Every day is a paradox. Every day is a beautiful day, one more that I get to have with my beloved genetic child, more than I ever thought I'd get. I take each day as a precious gift from God, to live it to the fullest and enjoy every moment. Yet every day is also filled with wonder. Not just the wonder and awe I feel that we've made it this far, but the wondering of survival. I am at the airport right now, looking at all these people, knowing that they all were easily born from mothers, they all were normal, that this happens all the time and is no big deal.
But it is a huge deal to me. And I wonder if my little one will share the same fate as all these busy people sitting next to me. To survive. To live. Of course only time will tell. Only God knows our fate. And so I continue to torture myself in this waiting game, sitting in my roller coaster car, enduring my self-made free-falls. I scour the pregnancy blogs to learn about missed miscarriages and other sad events where embryos die at the drop of a hat...even after you see the heartbeat. It happens more than I want to admit. One week they're on screen beating away and growing, and the next they're gone, the only evidence of their little lives is a little pigmentation on a screen, so fleeting and surreal. Even scarier is that the body can sometimes think it's still carrying the child, so the mother isn't aware that her baby died. The body is tricked for whatever reason, bullied into going along with it, and the mother sits there helpless and unaware. Such a cruel, cruel fate for both mother and child.
And in doing this internet research, I fear I am feeding a beast deep within that can do absolutely no good for this baby. But I can't help myself and so I read. I read so many stories of women who were confident of the life growing in their bellies, only to be shocked out of their skin when the doctor can't hear the heartbeat, sees retreat in size, defeat in body. Now I guess that would be the ultimate betrayal--none of my weird PMS symptoms could even compare. It makes me think that just because it's going well for me does not mean that God couldn't easily take it away or have some other purpose for my little one, have a lesson yet to be taught to me.

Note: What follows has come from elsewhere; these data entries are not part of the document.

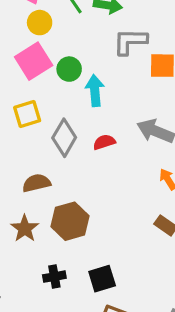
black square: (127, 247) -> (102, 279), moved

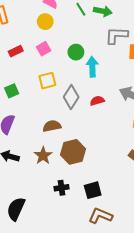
yellow circle: (40, 23) -> (45, 22), moved
pink square: (34, 61) -> (44, 49), moved, size x0.6

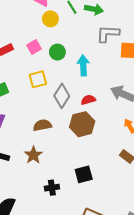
yellow circle: (45, 22) -> (50, 19), moved
green circle: (76, 52) -> (57, 52), moved
brown hexagon: (73, 152) -> (82, 124), moved
black square: (93, 190) -> (84, 174), moved

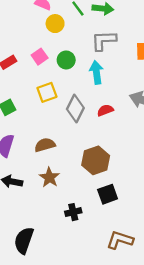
gray L-shape: (108, 34) -> (104, 40), moved
brown hexagon: (82, 124) -> (96, 160), moved
brown semicircle: (42, 125) -> (45, 145), moved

Ugh! You just love sabotaging your good feelings, don't you? Dammit! Stop it! You need to just embrace the good in every moment! I do love waking up every morning feeling the deep ache in my breasts. It reassures me on a daily basis as my nausea, exhaustion, and headaches are pretty irregular. And so maybe I should just stop trying to analyze everything and just live. Who cares anyway? You gonna be scared to live now that you have this kid in you? Man, it's always something, isn't it? If it's not infertility, then it's pregnancy, then it'll be a child, then more infertility, then more pregnancy, then more children. Will you ever live a life of encouragement and excitement? Stop feeding the worry beast and start feeding your soul, you goof!